**ACTION ITEM**
Whichever lines of the entries hold the word "widget" should be identified and copied.

+ + + + +

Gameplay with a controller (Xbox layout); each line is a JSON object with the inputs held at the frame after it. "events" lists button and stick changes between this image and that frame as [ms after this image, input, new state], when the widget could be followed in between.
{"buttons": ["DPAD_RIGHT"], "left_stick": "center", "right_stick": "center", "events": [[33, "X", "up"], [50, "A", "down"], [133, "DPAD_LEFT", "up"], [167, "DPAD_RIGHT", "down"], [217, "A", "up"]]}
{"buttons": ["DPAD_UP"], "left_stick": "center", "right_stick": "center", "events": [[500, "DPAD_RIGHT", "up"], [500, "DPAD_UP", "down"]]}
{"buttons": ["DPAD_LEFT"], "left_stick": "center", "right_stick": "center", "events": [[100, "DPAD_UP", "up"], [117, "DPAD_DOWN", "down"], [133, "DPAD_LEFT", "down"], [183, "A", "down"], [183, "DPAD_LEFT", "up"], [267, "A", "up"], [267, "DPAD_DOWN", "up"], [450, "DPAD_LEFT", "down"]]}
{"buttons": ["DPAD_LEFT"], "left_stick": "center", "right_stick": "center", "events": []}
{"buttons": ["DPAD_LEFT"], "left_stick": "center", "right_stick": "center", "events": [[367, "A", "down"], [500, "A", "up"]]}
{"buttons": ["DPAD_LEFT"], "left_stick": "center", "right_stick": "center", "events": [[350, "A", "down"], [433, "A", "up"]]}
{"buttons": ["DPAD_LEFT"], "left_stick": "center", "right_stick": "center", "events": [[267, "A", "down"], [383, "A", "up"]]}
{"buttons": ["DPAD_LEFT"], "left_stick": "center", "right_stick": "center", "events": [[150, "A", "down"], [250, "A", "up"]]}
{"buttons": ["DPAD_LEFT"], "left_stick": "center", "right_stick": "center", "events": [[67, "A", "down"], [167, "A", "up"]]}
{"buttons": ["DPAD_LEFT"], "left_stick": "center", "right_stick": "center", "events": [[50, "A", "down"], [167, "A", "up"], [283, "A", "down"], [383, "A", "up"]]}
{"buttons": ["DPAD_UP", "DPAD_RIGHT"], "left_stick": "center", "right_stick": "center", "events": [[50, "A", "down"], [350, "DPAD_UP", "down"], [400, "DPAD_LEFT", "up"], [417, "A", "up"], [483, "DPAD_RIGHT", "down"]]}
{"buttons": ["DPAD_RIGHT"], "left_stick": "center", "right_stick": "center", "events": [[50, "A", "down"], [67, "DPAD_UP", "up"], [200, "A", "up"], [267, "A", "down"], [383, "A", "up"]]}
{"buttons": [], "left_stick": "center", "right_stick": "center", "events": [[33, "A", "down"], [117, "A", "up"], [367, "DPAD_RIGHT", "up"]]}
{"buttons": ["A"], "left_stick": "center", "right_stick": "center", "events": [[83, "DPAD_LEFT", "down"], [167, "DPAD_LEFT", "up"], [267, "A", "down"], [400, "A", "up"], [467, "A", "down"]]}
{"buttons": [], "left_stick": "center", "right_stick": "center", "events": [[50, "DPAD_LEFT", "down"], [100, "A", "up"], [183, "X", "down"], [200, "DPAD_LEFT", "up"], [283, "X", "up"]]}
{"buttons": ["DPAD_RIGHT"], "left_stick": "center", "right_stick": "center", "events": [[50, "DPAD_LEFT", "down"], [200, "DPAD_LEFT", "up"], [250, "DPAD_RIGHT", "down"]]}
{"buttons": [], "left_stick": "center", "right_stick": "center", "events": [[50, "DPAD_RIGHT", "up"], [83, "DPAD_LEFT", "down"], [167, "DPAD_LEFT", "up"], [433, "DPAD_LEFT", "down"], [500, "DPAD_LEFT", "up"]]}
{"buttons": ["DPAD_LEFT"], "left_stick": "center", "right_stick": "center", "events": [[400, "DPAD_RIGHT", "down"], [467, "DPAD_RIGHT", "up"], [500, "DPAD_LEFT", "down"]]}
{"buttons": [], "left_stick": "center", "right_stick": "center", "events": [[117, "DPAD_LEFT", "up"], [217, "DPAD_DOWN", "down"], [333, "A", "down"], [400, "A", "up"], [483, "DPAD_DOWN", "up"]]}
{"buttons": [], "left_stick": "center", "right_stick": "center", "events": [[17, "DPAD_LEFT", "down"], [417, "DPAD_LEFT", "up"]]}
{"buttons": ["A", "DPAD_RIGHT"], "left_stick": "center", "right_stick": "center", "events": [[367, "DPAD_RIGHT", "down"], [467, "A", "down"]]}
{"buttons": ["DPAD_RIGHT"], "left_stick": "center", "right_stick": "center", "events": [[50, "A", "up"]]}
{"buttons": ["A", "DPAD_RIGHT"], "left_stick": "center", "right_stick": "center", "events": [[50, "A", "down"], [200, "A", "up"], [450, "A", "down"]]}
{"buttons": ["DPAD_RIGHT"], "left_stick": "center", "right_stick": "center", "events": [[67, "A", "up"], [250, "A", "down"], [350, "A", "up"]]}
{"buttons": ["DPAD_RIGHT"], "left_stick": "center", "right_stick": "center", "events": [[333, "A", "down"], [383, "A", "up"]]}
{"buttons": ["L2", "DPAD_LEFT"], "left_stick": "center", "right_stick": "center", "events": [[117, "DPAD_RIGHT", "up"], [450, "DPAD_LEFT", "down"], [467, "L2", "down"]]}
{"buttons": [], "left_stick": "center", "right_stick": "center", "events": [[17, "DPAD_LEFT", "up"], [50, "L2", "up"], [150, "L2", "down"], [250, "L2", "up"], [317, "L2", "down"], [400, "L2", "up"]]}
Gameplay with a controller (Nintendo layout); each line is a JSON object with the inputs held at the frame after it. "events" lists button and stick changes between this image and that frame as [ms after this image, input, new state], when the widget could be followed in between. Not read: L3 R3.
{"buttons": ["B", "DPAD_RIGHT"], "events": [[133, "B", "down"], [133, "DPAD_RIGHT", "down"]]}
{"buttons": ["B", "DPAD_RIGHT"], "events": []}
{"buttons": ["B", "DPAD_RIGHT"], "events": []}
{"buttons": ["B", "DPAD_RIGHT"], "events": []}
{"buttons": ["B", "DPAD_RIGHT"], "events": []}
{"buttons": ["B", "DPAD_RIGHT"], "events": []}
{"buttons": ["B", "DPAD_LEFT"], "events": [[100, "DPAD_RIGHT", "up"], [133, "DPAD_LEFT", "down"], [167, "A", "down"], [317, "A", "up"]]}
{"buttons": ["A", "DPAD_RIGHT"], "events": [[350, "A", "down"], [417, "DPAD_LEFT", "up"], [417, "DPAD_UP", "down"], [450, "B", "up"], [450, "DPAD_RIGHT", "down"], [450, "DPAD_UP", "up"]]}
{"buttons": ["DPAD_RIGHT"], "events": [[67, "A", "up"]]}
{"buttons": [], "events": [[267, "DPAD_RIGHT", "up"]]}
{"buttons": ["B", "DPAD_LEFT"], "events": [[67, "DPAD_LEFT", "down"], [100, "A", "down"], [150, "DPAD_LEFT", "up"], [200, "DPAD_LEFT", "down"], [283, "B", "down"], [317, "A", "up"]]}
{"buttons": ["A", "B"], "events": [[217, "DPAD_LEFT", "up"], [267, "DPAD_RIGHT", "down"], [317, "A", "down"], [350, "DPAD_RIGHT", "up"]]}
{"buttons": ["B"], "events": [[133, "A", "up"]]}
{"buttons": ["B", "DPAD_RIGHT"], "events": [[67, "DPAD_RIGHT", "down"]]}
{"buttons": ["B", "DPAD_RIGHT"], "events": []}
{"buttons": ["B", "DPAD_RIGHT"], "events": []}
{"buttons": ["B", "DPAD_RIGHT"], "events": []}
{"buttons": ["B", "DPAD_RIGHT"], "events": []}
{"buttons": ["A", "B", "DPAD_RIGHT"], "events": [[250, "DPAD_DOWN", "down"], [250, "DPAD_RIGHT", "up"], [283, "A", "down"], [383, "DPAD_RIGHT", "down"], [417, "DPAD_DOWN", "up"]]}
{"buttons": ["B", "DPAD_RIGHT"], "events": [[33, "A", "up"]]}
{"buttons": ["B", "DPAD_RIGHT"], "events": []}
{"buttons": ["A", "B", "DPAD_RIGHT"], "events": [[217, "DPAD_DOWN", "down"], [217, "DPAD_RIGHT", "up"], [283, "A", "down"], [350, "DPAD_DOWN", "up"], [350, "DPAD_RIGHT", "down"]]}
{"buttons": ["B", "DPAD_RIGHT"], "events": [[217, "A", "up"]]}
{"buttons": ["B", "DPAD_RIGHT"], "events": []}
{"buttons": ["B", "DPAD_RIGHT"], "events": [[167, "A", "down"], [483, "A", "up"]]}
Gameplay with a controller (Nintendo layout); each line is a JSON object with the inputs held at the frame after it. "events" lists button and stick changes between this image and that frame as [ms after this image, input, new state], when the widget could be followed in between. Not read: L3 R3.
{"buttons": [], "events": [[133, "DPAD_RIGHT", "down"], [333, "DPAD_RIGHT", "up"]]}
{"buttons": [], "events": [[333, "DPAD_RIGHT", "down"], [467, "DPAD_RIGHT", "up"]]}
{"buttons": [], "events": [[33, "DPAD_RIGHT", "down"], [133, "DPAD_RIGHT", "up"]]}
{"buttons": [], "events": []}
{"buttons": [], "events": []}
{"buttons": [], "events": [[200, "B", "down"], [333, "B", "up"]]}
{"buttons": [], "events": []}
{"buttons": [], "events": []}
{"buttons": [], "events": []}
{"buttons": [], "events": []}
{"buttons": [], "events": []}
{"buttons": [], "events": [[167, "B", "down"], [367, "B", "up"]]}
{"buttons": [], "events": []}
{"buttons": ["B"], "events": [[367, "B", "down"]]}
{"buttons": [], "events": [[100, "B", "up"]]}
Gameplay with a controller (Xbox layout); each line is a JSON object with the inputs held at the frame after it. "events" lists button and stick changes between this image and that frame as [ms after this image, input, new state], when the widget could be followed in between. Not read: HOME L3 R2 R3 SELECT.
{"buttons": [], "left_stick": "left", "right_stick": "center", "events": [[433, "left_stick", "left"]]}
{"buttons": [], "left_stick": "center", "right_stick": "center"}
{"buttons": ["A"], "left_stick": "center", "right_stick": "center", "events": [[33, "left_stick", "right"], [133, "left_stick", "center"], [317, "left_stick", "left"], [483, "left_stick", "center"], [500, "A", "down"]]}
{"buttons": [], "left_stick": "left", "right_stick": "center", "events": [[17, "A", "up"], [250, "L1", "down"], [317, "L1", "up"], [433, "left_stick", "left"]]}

+ + + + +

**YOUR SOLUTION**
Gameplay with a controller (Xbox layout); each line is a JSON object with the inputs held at the frame after it. "events" lists button and stick changes between this image and that frame as [ms after this image, input, new state], when the widget could be followed in between.
Gameplay with a controller (Nintendo layout); each line is a JSON object with the inputs held at the frame after it. "events" lists button and stick changes between this image and that frame as [ms after this image, input, new state], when the widget could be followed in between. Not read: L3 R3.
Gameplay with a controller (Nintendo layout); each line is a JSON object with the inputs held at the frame after it. "events" lists button and stick changes between this image and that frame as [ms after this image, input, new state], when the widget could be followed in between. Not read: L3 R3.
Gameplay with a controller (Xbox layout); each line is a JSON object with the inputs held at the frame after it. "events" lists button and stick changes between this image and that frame as [ms after this image, input, new state], when the widget could be followed in between. Not read: HOME L3 R2 R3 SELECT.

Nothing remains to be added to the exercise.